How BGP Relates to Facebook’s Very Bad Day
Historically speaking, BGP misconfigurations are known for causing “spectacular incidents of widespread outages,” cutting off user access to online services. Facebook has now copped to BGP’s role in its shittiest of shitty days, explaining in its recent update how its backbone issue contributed to the downing of its BGP “advertisement” — essentially the mechanism that beacons to other online entities that it exists on the web:
To ensure reliable operation, our DNS servers disable those BGP advertisements if they themselves can not speak to our data centres, since this is an indication of an unhealthy network connection. In the recent outage the entire backbone was removed from operation, making these locations declare themselves unhealthy and withdraw those BGP advertisements. The end result was that our DNS servers became unreachable even though they were still operational. This made it impossible for the rest of the internet to find our servers.
Facebook’s incident is similar in many ways to other episodes involving large companies whose BGP was disabled or improperly configured.

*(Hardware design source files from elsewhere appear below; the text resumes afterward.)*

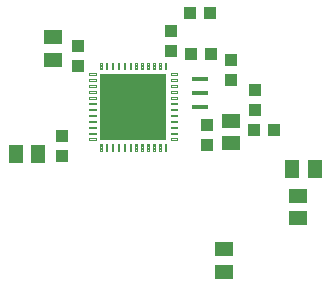
<source format=gbr>
G04 EAGLE Gerber X2 export*
%TF.Part,Single*%
%TF.FileFunction,Paste,Bot*%
%TF.FilePolarity,Positive*%
%TF.GenerationSoftware,Autodesk,EAGLE,8.6.3*%
%TF.CreationDate,2018-03-24T11:36:11Z*%
G75*
%MOMM*%
%FSLAX34Y34*%
%LPD*%
%AMOC8*
5,1,8,0,0,1.08239X$1,22.5*%
G01*
%ADD10R,1.000000X1.100000*%
%ADD11R,1.500000X1.300000*%
%ADD12C,0.124994*%
%ADD13R,5.699988X5.699988*%
%ADD14R,1.399997X0.400000*%
%ADD15R,1.300000X1.500000*%
%ADD16R,1.100000X1.000000*%


D10*
X238895Y224050D03*
X238895Y241050D03*
D11*
X239572Y170600D03*
X239572Y189600D03*
D10*
X258889Y181496D03*
X275889Y181496D03*
D12*
X188061Y228437D02*
X188061Y229687D01*
X193811Y229687D01*
X193811Y228437D01*
X188061Y228437D01*
X188061Y229686D02*
X193811Y229686D01*
X188061Y224687D02*
X188061Y223437D01*
X188061Y224687D02*
X193811Y224687D01*
X193811Y223437D01*
X188061Y223437D01*
X188061Y224686D02*
X193811Y224686D01*
X188061Y219687D02*
X188061Y218437D01*
X188061Y219687D02*
X193811Y219687D01*
X193811Y218437D01*
X188061Y218437D01*
X188061Y219686D02*
X193811Y219686D01*
X188061Y214687D02*
X188061Y213437D01*
X188061Y214687D02*
X193811Y214687D01*
X193811Y213437D01*
X188061Y213437D01*
X188061Y214686D02*
X193811Y214686D01*
X188061Y209687D02*
X188061Y208437D01*
X188061Y209687D02*
X193811Y209687D01*
X193811Y208437D01*
X188061Y208437D01*
X188061Y209686D02*
X193811Y209686D01*
X188061Y204687D02*
X188061Y203437D01*
X188061Y204687D02*
X193811Y204687D01*
X193811Y203437D01*
X188061Y203437D01*
X188061Y204686D02*
X193811Y204686D01*
X188061Y199687D02*
X188061Y198437D01*
X188061Y199687D02*
X193811Y199687D01*
X193811Y198437D01*
X188061Y198437D01*
X188061Y199686D02*
X193811Y199686D01*
X188061Y194687D02*
X188061Y193437D01*
X188061Y194687D02*
X193811Y194687D01*
X193811Y193437D01*
X188061Y193437D01*
X188061Y194686D02*
X193811Y194686D01*
X188061Y189687D02*
X188061Y188437D01*
X188061Y189687D02*
X193811Y189687D01*
X193811Y188437D01*
X188061Y188437D01*
X188061Y189686D02*
X193811Y189686D01*
X188061Y184687D02*
X188061Y183437D01*
X188061Y184687D02*
X193811Y184687D01*
X193811Y183437D01*
X188061Y183437D01*
X188061Y184686D02*
X193811Y184686D01*
X188061Y179687D02*
X188061Y178437D01*
X188061Y179687D02*
X193811Y179687D01*
X193811Y178437D01*
X188061Y178437D01*
X188061Y179686D02*
X193811Y179686D01*
X188061Y174687D02*
X188061Y173437D01*
X188061Y174687D02*
X193811Y174687D01*
X193811Y173437D01*
X188061Y173437D01*
X188061Y174686D02*
X193811Y174686D01*
X184561Y169937D02*
X183311Y169937D01*
X184561Y169937D02*
X184561Y164187D01*
X183311Y164187D01*
X183311Y169937D01*
X183311Y165436D02*
X184561Y165436D01*
X184561Y166685D02*
X183311Y166685D01*
X183311Y167934D02*
X184561Y167934D01*
X184561Y169183D02*
X183311Y169183D01*
X179561Y169937D02*
X178311Y169937D01*
X179561Y169937D02*
X179561Y164187D01*
X178311Y164187D01*
X178311Y169937D01*
X178311Y165436D02*
X179561Y165436D01*
X179561Y166685D02*
X178311Y166685D01*
X178311Y167934D02*
X179561Y167934D01*
X179561Y169183D02*
X178311Y169183D01*
X174561Y169937D02*
X173311Y169937D01*
X174561Y169937D02*
X174561Y164187D01*
X173311Y164187D01*
X173311Y169937D01*
X173311Y165436D02*
X174561Y165436D01*
X174561Y166685D02*
X173311Y166685D01*
X173311Y167934D02*
X174561Y167934D01*
X174561Y169183D02*
X173311Y169183D01*
X169561Y169937D02*
X168311Y169937D01*
X169561Y169937D02*
X169561Y164187D01*
X168311Y164187D01*
X168311Y169937D01*
X168311Y165436D02*
X169561Y165436D01*
X169561Y166685D02*
X168311Y166685D01*
X168311Y167934D02*
X169561Y167934D01*
X169561Y169183D02*
X168311Y169183D01*
X164561Y169937D02*
X163311Y169937D01*
X164561Y169937D02*
X164561Y164187D01*
X163311Y164187D01*
X163311Y169937D01*
X163311Y165436D02*
X164561Y165436D01*
X164561Y166685D02*
X163311Y166685D01*
X163311Y167934D02*
X164561Y167934D01*
X164561Y169183D02*
X163311Y169183D01*
X159561Y169937D02*
X158311Y169937D01*
X159561Y169937D02*
X159561Y164187D01*
X158311Y164187D01*
X158311Y169937D01*
X158311Y165436D02*
X159561Y165436D01*
X159561Y166685D02*
X158311Y166685D01*
X158311Y167934D02*
X159561Y167934D01*
X159561Y169183D02*
X158311Y169183D01*
X154561Y169937D02*
X153311Y169937D01*
X154561Y169937D02*
X154561Y164187D01*
X153311Y164187D01*
X153311Y169937D01*
X153311Y165436D02*
X154561Y165436D01*
X154561Y166685D02*
X153311Y166685D01*
X153311Y167934D02*
X154561Y167934D01*
X154561Y169183D02*
X153311Y169183D01*
X149561Y169937D02*
X148311Y169937D01*
X149561Y169937D02*
X149561Y164187D01*
X148311Y164187D01*
X148311Y169937D01*
X148311Y165436D02*
X149561Y165436D01*
X149561Y166685D02*
X148311Y166685D01*
X148311Y167934D02*
X149561Y167934D01*
X149561Y169183D02*
X148311Y169183D01*
X144561Y169937D02*
X143311Y169937D01*
X144561Y169937D02*
X144561Y164187D01*
X143311Y164187D01*
X143311Y169937D01*
X143311Y165436D02*
X144561Y165436D01*
X144561Y166685D02*
X143311Y166685D01*
X143311Y167934D02*
X144561Y167934D01*
X144561Y169183D02*
X143311Y169183D01*
X139561Y169937D02*
X138311Y169937D01*
X139561Y169937D02*
X139561Y164187D01*
X138311Y164187D01*
X138311Y169937D01*
X138311Y165436D02*
X139561Y165436D01*
X139561Y166685D02*
X138311Y166685D01*
X138311Y167934D02*
X139561Y167934D01*
X139561Y169183D02*
X138311Y169183D01*
X134561Y169937D02*
X133311Y169937D01*
X134561Y169937D02*
X134561Y164187D01*
X133311Y164187D01*
X133311Y169937D01*
X133311Y165436D02*
X134561Y165436D01*
X134561Y166685D02*
X133311Y166685D01*
X133311Y167934D02*
X134561Y167934D01*
X134561Y169183D02*
X133311Y169183D01*
X129561Y169937D02*
X128311Y169937D01*
X129561Y169937D02*
X129561Y164187D01*
X128311Y164187D01*
X128311Y169937D01*
X128311Y165436D02*
X129561Y165436D01*
X129561Y166685D02*
X128311Y166685D01*
X128311Y167934D02*
X129561Y167934D01*
X129561Y169183D02*
X128311Y169183D01*
X124811Y173437D02*
X124811Y174687D01*
X124811Y173437D02*
X119061Y173437D01*
X119061Y174687D01*
X124811Y174687D01*
X124811Y174686D02*
X119061Y174686D01*
X124811Y178437D02*
X124811Y179687D01*
X124811Y178437D02*
X119061Y178437D01*
X119061Y179687D01*
X124811Y179687D01*
X124811Y179686D02*
X119061Y179686D01*
X124811Y183437D02*
X124811Y184687D01*
X124811Y183437D02*
X119061Y183437D01*
X119061Y184687D01*
X124811Y184687D01*
X124811Y184686D02*
X119061Y184686D01*
X124811Y188437D02*
X124811Y189687D01*
X124811Y188437D02*
X119061Y188437D01*
X119061Y189687D01*
X124811Y189687D01*
X124811Y189686D02*
X119061Y189686D01*
X124811Y193437D02*
X124811Y194687D01*
X124811Y193437D02*
X119061Y193437D01*
X119061Y194687D01*
X124811Y194687D01*
X124811Y194686D02*
X119061Y194686D01*
X124811Y198437D02*
X124811Y199687D01*
X124811Y198437D02*
X119061Y198437D01*
X119061Y199687D01*
X124811Y199687D01*
X124811Y199686D02*
X119061Y199686D01*
X124811Y203437D02*
X124811Y204687D01*
X124811Y203437D02*
X119061Y203437D01*
X119061Y204687D01*
X124811Y204687D01*
X124811Y204686D02*
X119061Y204686D01*
X124811Y208437D02*
X124811Y209687D01*
X124811Y208437D02*
X119061Y208437D01*
X119061Y209687D01*
X124811Y209687D01*
X124811Y209686D02*
X119061Y209686D01*
X124811Y213437D02*
X124811Y214687D01*
X124811Y213437D02*
X119061Y213437D01*
X119061Y214687D01*
X124811Y214687D01*
X124811Y214686D02*
X119061Y214686D01*
X124811Y218437D02*
X124811Y219687D01*
X124811Y218437D02*
X119061Y218437D01*
X119061Y219687D01*
X124811Y219687D01*
X124811Y219686D02*
X119061Y219686D01*
X124811Y223437D02*
X124811Y224687D01*
X124811Y223437D02*
X119061Y223437D01*
X119061Y224687D01*
X124811Y224687D01*
X124811Y224686D02*
X119061Y224686D01*
X124811Y228437D02*
X124811Y229687D01*
X124811Y228437D02*
X119061Y228437D01*
X119061Y229687D01*
X124811Y229687D01*
X124811Y229686D02*
X119061Y229686D01*
X128311Y233187D02*
X129561Y233187D01*
X128311Y233187D02*
X128311Y238937D01*
X129561Y238937D01*
X129561Y233187D01*
X129561Y234436D02*
X128311Y234436D01*
X128311Y235685D02*
X129561Y235685D01*
X129561Y236934D02*
X128311Y236934D01*
X128311Y238183D02*
X129561Y238183D01*
X133311Y233187D02*
X134561Y233187D01*
X133311Y233187D02*
X133311Y238937D01*
X134561Y238937D01*
X134561Y233187D01*
X134561Y234436D02*
X133311Y234436D01*
X133311Y235685D02*
X134561Y235685D01*
X134561Y236934D02*
X133311Y236934D01*
X133311Y238183D02*
X134561Y238183D01*
X138311Y233187D02*
X139561Y233187D01*
X138311Y233187D02*
X138311Y238937D01*
X139561Y238937D01*
X139561Y233187D01*
X139561Y234436D02*
X138311Y234436D01*
X138311Y235685D02*
X139561Y235685D01*
X139561Y236934D02*
X138311Y236934D01*
X138311Y238183D02*
X139561Y238183D01*
X143311Y233187D02*
X144561Y233187D01*
X143311Y233187D02*
X143311Y238937D01*
X144561Y238937D01*
X144561Y233187D01*
X144561Y234436D02*
X143311Y234436D01*
X143311Y235685D02*
X144561Y235685D01*
X144561Y236934D02*
X143311Y236934D01*
X143311Y238183D02*
X144561Y238183D01*
X148311Y233187D02*
X149561Y233187D01*
X148311Y233187D02*
X148311Y238937D01*
X149561Y238937D01*
X149561Y233187D01*
X149561Y234436D02*
X148311Y234436D01*
X148311Y235685D02*
X149561Y235685D01*
X149561Y236934D02*
X148311Y236934D01*
X148311Y238183D02*
X149561Y238183D01*
X153311Y233187D02*
X154561Y233187D01*
X153311Y233187D02*
X153311Y238937D01*
X154561Y238937D01*
X154561Y233187D01*
X154561Y234436D02*
X153311Y234436D01*
X153311Y235685D02*
X154561Y235685D01*
X154561Y236934D02*
X153311Y236934D01*
X153311Y238183D02*
X154561Y238183D01*
X158311Y233187D02*
X159561Y233187D01*
X158311Y233187D02*
X158311Y238937D01*
X159561Y238937D01*
X159561Y233187D01*
X159561Y234436D02*
X158311Y234436D01*
X158311Y235685D02*
X159561Y235685D01*
X159561Y236934D02*
X158311Y236934D01*
X158311Y238183D02*
X159561Y238183D01*
X163311Y233187D02*
X164561Y233187D01*
X163311Y233187D02*
X163311Y238937D01*
X164561Y238937D01*
X164561Y233187D01*
X164561Y234436D02*
X163311Y234436D01*
X163311Y235685D02*
X164561Y235685D01*
X164561Y236934D02*
X163311Y236934D01*
X163311Y238183D02*
X164561Y238183D01*
X168311Y233187D02*
X169561Y233187D01*
X168311Y233187D02*
X168311Y238937D01*
X169561Y238937D01*
X169561Y233187D01*
X169561Y234436D02*
X168311Y234436D01*
X168311Y235685D02*
X169561Y235685D01*
X169561Y236934D02*
X168311Y236934D01*
X168311Y238183D02*
X169561Y238183D01*
X173311Y233187D02*
X174561Y233187D01*
X173311Y233187D02*
X173311Y238937D01*
X174561Y238937D01*
X174561Y233187D01*
X174561Y234436D02*
X173311Y234436D01*
X173311Y235685D02*
X174561Y235685D01*
X174561Y236934D02*
X173311Y236934D01*
X173311Y238183D02*
X174561Y238183D01*
X178311Y233187D02*
X179561Y233187D01*
X178311Y233187D02*
X178311Y238937D01*
X179561Y238937D01*
X179561Y233187D01*
X179561Y234436D02*
X178311Y234436D01*
X178311Y235685D02*
X179561Y235685D01*
X179561Y236934D02*
X178311Y236934D01*
X178311Y238183D02*
X179561Y238183D01*
X183311Y233187D02*
X184561Y233187D01*
X183311Y233187D02*
X183311Y238937D01*
X184561Y238937D01*
X184561Y233187D01*
X184561Y234436D02*
X183311Y234436D01*
X183311Y235685D02*
X184561Y235685D01*
X184561Y236934D02*
X183311Y236934D01*
X183311Y238183D02*
X184561Y238183D01*
D13*
X156436Y201562D03*
D14*
X213010Y224992D03*
X213010Y212992D03*
X213010Y200992D03*
D10*
X221504Y280810D03*
X204504Y280810D03*
D11*
X88618Y241277D03*
X88618Y260277D03*
D15*
X75766Y161684D03*
X56766Y161684D03*
D10*
X218920Y169086D03*
X218920Y186086D03*
X109446Y236242D03*
X109446Y253242D03*
X95730Y176788D03*
X95730Y159788D03*
X188186Y248942D03*
X188186Y265942D03*
D16*
X205086Y246520D03*
X222086Y246520D03*
X259814Y215650D03*
X259814Y198650D03*
D11*
X232890Y81014D03*
X232890Y62014D03*
X295882Y107226D03*
X295882Y126226D03*
D15*
X290954Y148730D03*
X309954Y148730D03*
M02*

</source>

“In our experience, these usually are mistakes, not attacks,” said Usman Muzaffar, SVP, Engineering at Cloudflare, in a statement shared with Gizmodo on Monday, when questioned about the outage. According to experts, such an outage is not a totally anomalous event — though the size and duration of Facebook’s outage are notable. Cloudflare has done its own breakdown on how BGP misconfiguration could have played out.
“It’s not that weird,” said Jacob Hoffman-Andrews, senior staff technologist at the Electronic Frontier Foundation. “The big tech giants have outages like this with some frequency,” he said, pointing to one particularly notorious BGP incident in 2008 when Pakistan’s state-owned telecom managed to accidentally boot YouTube off the internet by co-opting traffic meant for the video-sharing platform. During a similar episode in 2018, a large part of Google went down for about an hour after a BGP malfunction routed a large chunk of web traffic through Russia, China, and other areas it was not supposed to be.
Will Something Like This Happen Again?
Short answer: Yes. Most definitely yes. If not to Facebook, BGP will almost certainly play a role in tripping up another major platform that you use a lot. According to experts, that’s no cause for alarm — but it is a good example of the fallible nature of the web, illustrating how much of it can be brought down by something as simple as a company’s technical error.
“Today’s events are a gentle reminder that the Internet is a very complex and interdependent system of millions of systems and protocols working together,” said Cloudflare analysts in their write-up on the incident. “That trust, standardization, and cooperation between entities are at the centre of making it work for almost five billion active users worldwide.”